Wat betreft de diagnose richten we ons op het definiëren van een meer betrouwbaar criterium ondersteund door microstructurele informatie over het aneurysma weefsel. Hiervoor zullen we een unieke dataset ontwikkelen waarin beeldvorming gegevens, geometrie, mechanische eigenschappen, microstructurele parameters en patiënt karakteristieken worden opgeslagen. Correlaties tussen klinisch meetbare parameters en microstructurele parameters die een maatstaf zijn voor het risico op ruptuur zullen gecontroleerd worden.

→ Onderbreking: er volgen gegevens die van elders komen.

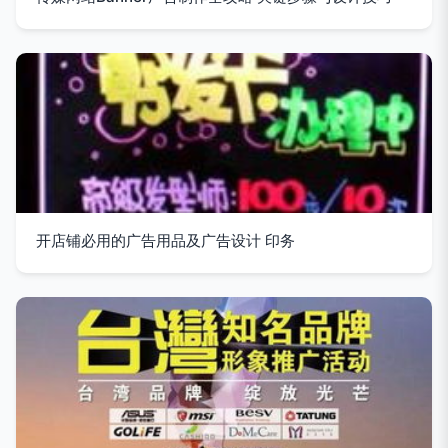
开店铺必用的广告用品及广告设计 印务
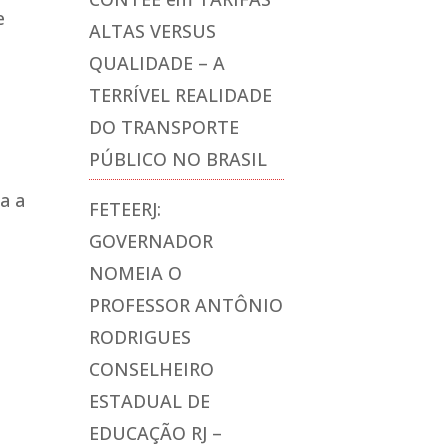
e
ALTAS VERSUS
QUALIDADE – A
TERRÍVEL REALIDADE
DO TRANSPORTE
PÚBLICO NO BRASIL
ra a
FETEERJ:
GOVERNADOR
NOMEIA O
PROFESSOR ANTÔNIO
RODRIGUES
CONSELHEIRO
ESTADUAL DE
EDUCAÇÃO RJ –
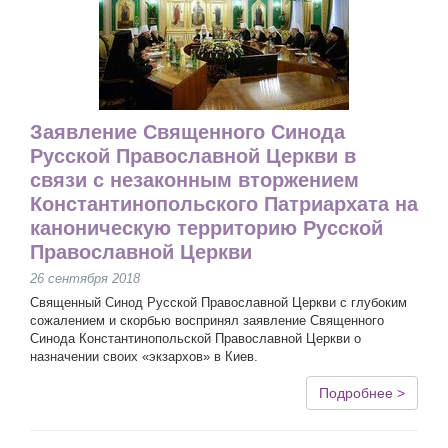
Заявление Священного Синода
Русской Православной Церкви в
связи с незаконным вторжением
Константинопольского Патриархата на
каноническую территорию Русской
Православной Церкви
26 сентября 2018
Священный Синод Русской Православной Церкви с глубоким
сожалением и скорбью воспринял заявление Священного
Синода Константинопольской Православной Церкви о
назначении своих «экзархов» в Киев.
Подробнее >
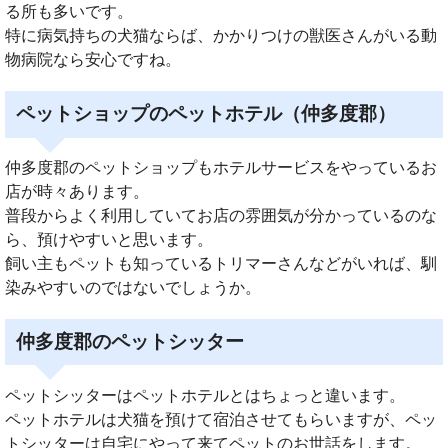
る所も多いです。
特に病気持ちの犬猫ならば、かかりつけの獣医さんがいる動
物病院なら安心ですね。
ペットショップのペットホテル（仲多度郡）
仲多度郡のペットショップもホテルサービスをやっているお
店が時々あります。
普段からよく利用していてお店の雰囲気が分かっているのな
ら、預けやすいと思います。
飼い主もペットも知っているトリマーさんなどがいれば、馴
染みやすいのではないでしょうか。
仲多度郡のペットシッター
ペットシッターはペットホテルとはちょっと違います。
ペットホテルは犬猫を預けて宿泊させてもらいますが、ペッ
トシッターは自宅にやって来てペットのお世話をします。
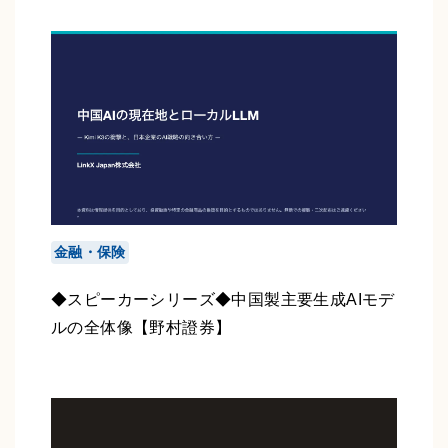
金融・保険
◆スピーカーシリーズ◆中国製主要生成AIモデ
ルの全体像【野村證券】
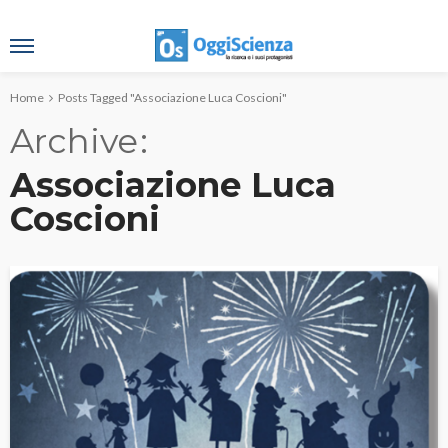
Home
Posts Tagged "Associazione Luca Coscioni"
Archive
Associazione Luca
Coscioni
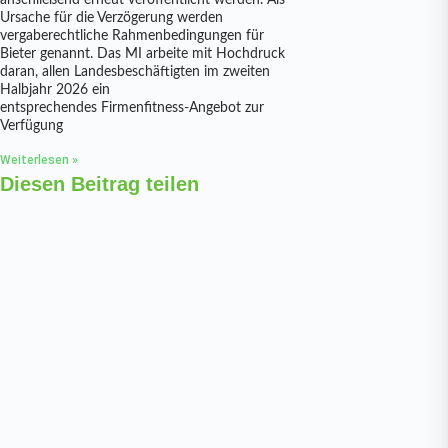
anschließend erneut veröffentlicht werden. Als
Ursache für die Verzögerung werden
vergaberechtliche Rahmenbedingungen für
Bieter genannt. Das MI arbeite mit Hochdruck
daran, allen Landesbeschäftigten im zweiten
Halbjahr 2026 ein
entsprechendes Firmenfitness-Angebot zur
Verfügung
Weiterlesen »
Diesen Beitrag teilen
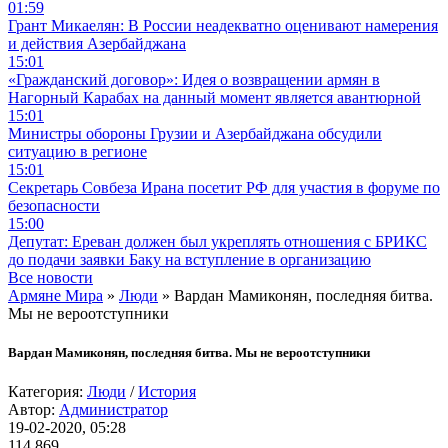
01:59
Грант Микаелян: В России неадекватно оценивают намерения
и действия Азербайджана
15:01
«Гражданский договор»: Идея о возвращении армян в
Нагорный Карабах на данный момент является авантюрной
15:01
Министры обороны Грузии и Азербайджана обсудили
ситуацию в регионе
15:01
Секретарь Совбеза Ирана посетит РФ для участия в форуме по
безопасности
15:00
Депутат: Ереван должен был укреплять отношения с БРИКС
до подачи заявки Баку на вступление в организацию
Все новости
Армяне Мира
»
Люди
» Вардан Мамиконян, последняя битва.
Мы не вероотступники
Вардан Мамиконян, последняя битва. Мы не вероотступники
Категория:
Люди
/
История
Автор:
Администратор
19-02-2020, 05:28
114 869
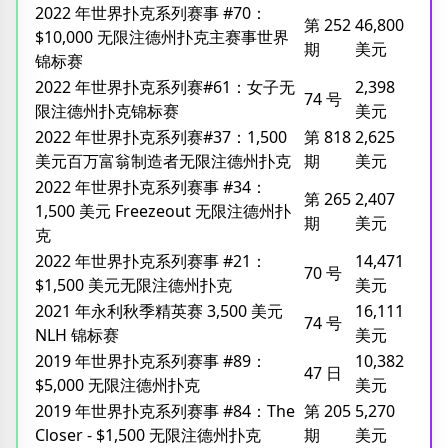
2022 年世界扑克系列赛事 #70：
第 252
46,800
$10,000 无限注德州扑克主赛事世界
期
美元
锦标赛
2022 年世界扑克系列赛#61：女子无
2,398
74 号
限注德州扑克锦标赛
美元
2022 年世界扑克系列赛#37：1,500
第 818
2,625
美元百万富翁制造者无限注德州扑克
期
美元
2022 年世界扑克系列赛事 #34：
第 265
2,407
1,500 美元 Freezeout 无限注德州扑
期
美元
克
2022 年世界扑克系列赛事 #21：
14,471
70 号
$1,500 美元无限注德州扑克
美元
2021 年永利秋季精英赛 3,500 美元
16,111
74 号
NLH 锦标赛
美元
2019 年世界扑克系列赛事 #89：
10,382
47 日
$5,000 无限注德州扑克
美元
2019 年世界扑克系列赛事 #84：The
第 205
5,270
Closer - $1,500 无限注德州扑克
期
美元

Wat betreft de behandeling kan het gebruik van een gepersonaliseerde exostent een minder invasief en minder gevaarlijk alternatief zijn. Met behulp van schaapexperimenten zullen we te weten komen hoe de exostent geïncorporeerd wordt in de aortawand en hoe het de microstructurele eigenschappen van de aortawand beïnvloedt. Histologische kleuringen, immunofluorescent labelen en high-performance liquid chromatography zullen worden uitgevoerd. Het verstrekken van een microstructureel-gebaseerde kwalitatieve en kwantitatieve evaluatie van het plaatsen van een exostent kan het klinisch gebruik van de exostent vergroten en de toepassingen ervan uitbreiden. 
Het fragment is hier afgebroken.